Material for the task:
● ● ● ● ● ● ●
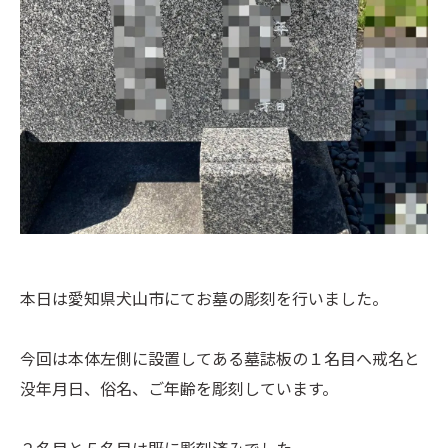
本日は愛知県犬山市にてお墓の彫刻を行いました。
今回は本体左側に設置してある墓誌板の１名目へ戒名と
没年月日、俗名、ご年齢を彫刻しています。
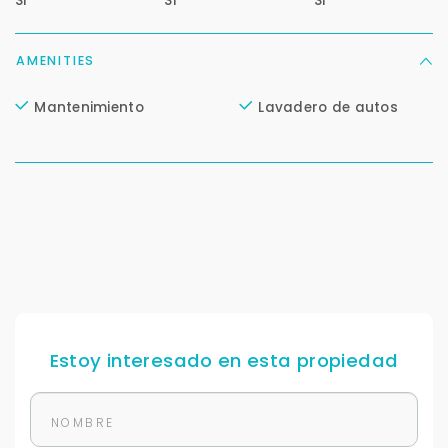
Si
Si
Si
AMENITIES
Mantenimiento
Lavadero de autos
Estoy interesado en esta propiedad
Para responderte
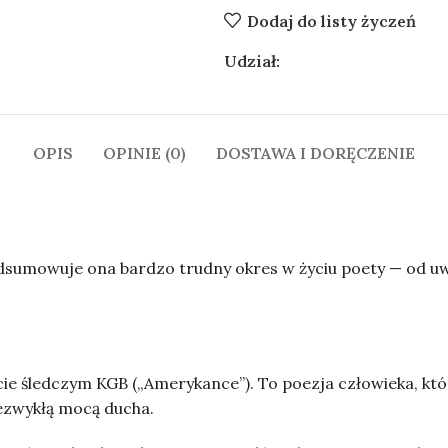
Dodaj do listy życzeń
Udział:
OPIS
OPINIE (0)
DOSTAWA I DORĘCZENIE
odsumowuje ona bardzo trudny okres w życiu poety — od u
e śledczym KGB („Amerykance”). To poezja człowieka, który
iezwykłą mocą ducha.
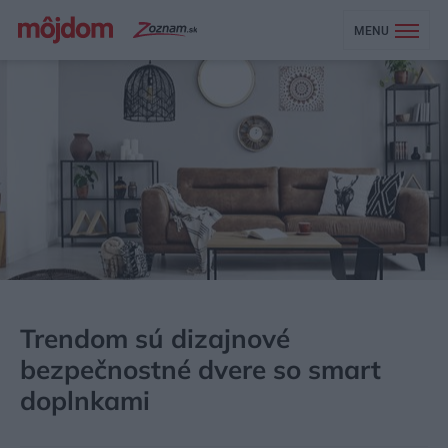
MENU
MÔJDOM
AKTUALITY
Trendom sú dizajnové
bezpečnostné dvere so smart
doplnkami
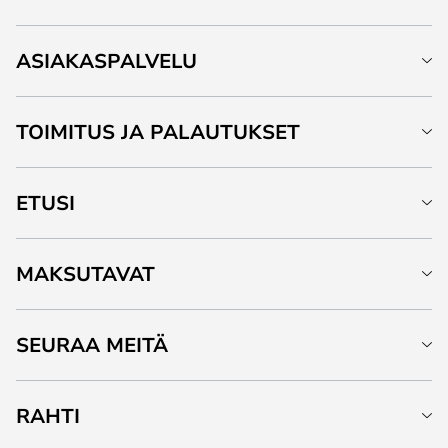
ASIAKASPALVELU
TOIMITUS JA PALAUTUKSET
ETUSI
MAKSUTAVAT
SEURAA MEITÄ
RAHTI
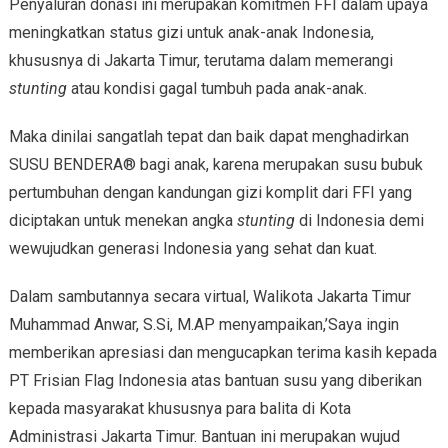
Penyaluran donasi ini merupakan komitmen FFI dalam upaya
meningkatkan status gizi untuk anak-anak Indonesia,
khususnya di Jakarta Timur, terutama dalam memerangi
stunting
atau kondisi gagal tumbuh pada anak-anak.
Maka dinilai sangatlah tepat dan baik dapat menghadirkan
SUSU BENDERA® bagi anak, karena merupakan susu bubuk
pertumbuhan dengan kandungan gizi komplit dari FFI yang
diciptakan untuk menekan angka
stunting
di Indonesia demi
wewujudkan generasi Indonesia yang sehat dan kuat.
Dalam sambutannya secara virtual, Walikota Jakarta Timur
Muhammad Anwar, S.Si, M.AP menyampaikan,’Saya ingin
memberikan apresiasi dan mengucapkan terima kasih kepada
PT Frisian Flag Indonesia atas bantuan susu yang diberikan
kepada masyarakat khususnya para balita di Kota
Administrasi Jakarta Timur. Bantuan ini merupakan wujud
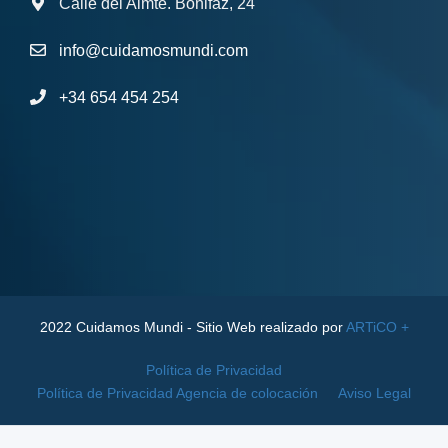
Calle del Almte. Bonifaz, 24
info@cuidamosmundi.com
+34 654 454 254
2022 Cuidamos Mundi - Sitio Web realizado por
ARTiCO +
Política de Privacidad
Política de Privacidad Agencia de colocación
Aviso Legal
● ● ● ● ● ● ●
Task:
Everything in the listing except the pictures must come back exactly as written.

Answer:
本日は愛知県犬山市にてお墓の彫刻を行いました。
今回は本体左側に設置してある墓誌板の１名目へ戒名と
没年月日、俗名、ご年齢を彫刻しています。
Si
Si
Si
AMENITIES
Mantenimiento
Lavadero de autos
Estoy interesado en esta propiedad
Para responderte
Dodaj do listy życzeń
Udział:
OPIS
OPINIE (0)
DOSTAWA I DORĘCZENIE
odsumowuje ona bardzo trudny okres w życiu poety — od u
e śledczym KGB („Amerykance”). To poezja człowieka, który
iezwykłą mocą ducha.
MENU
MÔJDOM
AKTUALITY
Trendom sú dizajnové
bezpečnostné dvere so smart
doplnkami
ASIAKASPALVELU
TOIMITUS JA PALAUTUKSET
ETUSI
MAKSUTAVAT
SEURAA MEITÄ
RAHTI
Penyaluran donasi ini merupakan komitmen FFI dalam upaya
meningkatkan status gizi untuk anak-anak Indonesia,
khususnya di Jakarta Timur, terutama dalam memerangi
stunting
atau kondisi gagal tumbuh pada anak-anak.
Maka dinilai sangatlah tepat dan baik dapat menghadirkan
SUSU BENDERA® bagi anak, karena merupakan susu bubuk
pertumbuhan dengan kandungan gizi komplit dari FFI yang
diciptakan untuk menekan angka
stunting
di Indonesia demi
wewujudkan generasi Indonesia yang sehat dan kuat.
Dalam sambutannya secara virtual, Walikota Jakarta Timur
Muhammad Anwar, S.Si, M.AP menyampaikan,’Saya ingin
memberikan apresiasi dan mengucapkan terima kasih kepada
PT Frisian Flag Indonesia atas bantuan susu yang diberikan
kepada masyarakat khususnya para balita di Kota
Administrasi Jakarta Timur. Bantuan ini merupakan wujud
Calle del Almte. Bonifaz, 24
info@cuidamosmundi.com
+34 654 454 254
2022 Cuidamos Mundi - Sitio Web realizado por
ARTiCO +
Política de Privacidad
Política de Privacidad Agencia de colocación
Aviso Legal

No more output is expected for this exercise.